◆ Action item
Copy the stretch of the Internet history essay from "During my early" through "leap of faith.", switching "letter writer" to "correspondent".

◆ Source text
"A brief history of the Internet as I know it so far," J. R. Carpenter, Fish Piss
Vol. 2, No. 4
When I started university in 1990 I knew almost nothing about computers. I could not imagine what went on inside of them. I typed term papers on a typewriter; I wrote letters with a fountain pen. I undertook an undergraduate degree in fine arts with a concentration in fibres. Fibre arts turned into fibre optics. That joke isn't even funny any more. Here's what happened:
In 1993 one of my fibres professors forced all her students to get Internet accounts with the university so we could visit an alt.art. newsgroup she had started with some cultural theory types the year before. I was furious. Knowing full well that computers were evil and having no intention of coming under their power for public control, I resisted. But to no avail. The professor insisted. We were all trundled off to a dingy lab on the eight floor. It was another world up there.
During my early Internet excursions, I had no idea where I was or what I was doing there. Technically speaking, I had a lot of ground to cover. I knew nothing about directory structures or, well, anything. And it drove me crazy that I didn't know so I pushed and pushed. I had always been an avid letter writer. Written communication through a series of interconnected machines didn't seam like such of a leap of faith.

◆ Entries shown
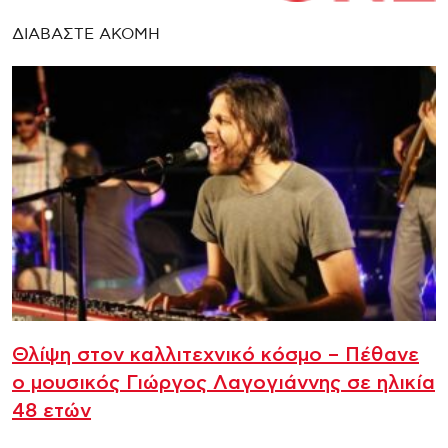
ΔΙΑΒΑΣΤΕ ΑΚΟΜΗ
Θλίψη στον καλλιτεχνικό κόσμο – Πέθανε
ο μουσικός Γιώργος Λαγογιάννης σε ηλικία
48 ετών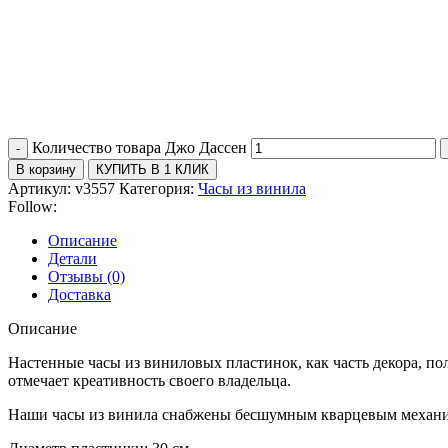
Количество товара Джо Дассен
В корзину
КУПИТЬ В 1 КЛИК
Артикул:
v3557
Категория:
Часы из винила
Follow:
Описание
Детали
Отзывы (0)
Доставка
Описание
Настенные часы из виниловых пластинок, как часть декора, 
отмечает креативность своего владельца.
Наши часы из винила снабжены бесшумным кварцевым механиз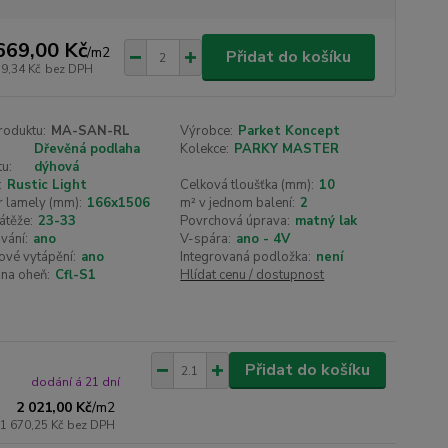
669,00 Kč
/
m2
Přidat do košíku
79,34 Kč
bez DPH
roduktu:
MA-SAN-RL
Výrobce:
Parket Koncept
Dřevěná podlaha
Kolekce:
PARKY MASTER
u:
dýhová
:
Rustic Light
Celková tloušťka (mm):
10
 lamely (mm):
166x1506
m² v jednom balení:
2
átěže:
23-33
Povrchová úprava:
matný lak
vání:
ano
V-spára:
ano - 4V
ové vytápění:
ano
Integrovaná podložka:
není
na oheň:
Cfl-S1
Hlídat cenu / dostupnost
Přidat do košíku
dodání á 21 dní
2 021,00 Kč
/
m2
1 670,25 Kč
bez DPH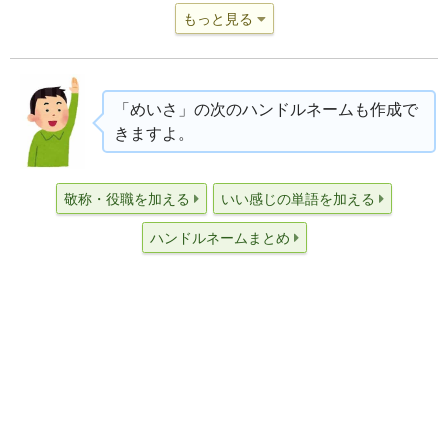
もっと見る
「めいさ」の次のハンドルネームも作成で
きますよ。
敬称・役職を加える
いい感じの単語を加える
ハンドルネームまとめ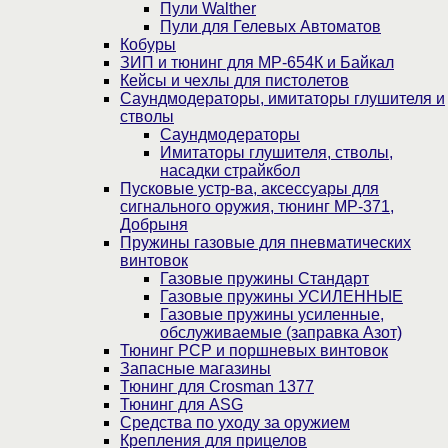
Пули Walther
Пули для Гелевых Автоматов
Кобуры
ЗИП и тюнинг для МР-654К и Байкал
Кейсы и чехлы для пистолетов
Саундмодераторы, имитаторы глушителя и
стволы
Саундмодераторы
Имитаторы глушителя, стволы,
насадки страйкбол
Пусковые устр-ва, аксессуары для
сигнального оружия, тюнинг МР-371,
Добрыня
Пружины газовые для пневматических
винтовок
Газовые пружины Стандарт
Газовые пружины УСИЛЕННЫЕ
Газовые пружины усиленные,
обслуживаемые (заправка Азот)
Тюнинг PCP и поршневых винтовок
Запасные магазины
Тюнинг для Crosman 1377
Тюнинг для ASG
Средства по уходу за оружием
Крепления для прицелов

◆ Written solution
During my early Internet excursions, I had no idea where I was or what I was doing there. Technically speaking, I had a lot of ground to cover. I knew nothing about directory structures or, well, anything. And it drove me crazy that I didn't know so I pushed and pushed. I had always been an avid correspondent. Written communication through a series of interconnected machines didn't seam like such of a leap of faith.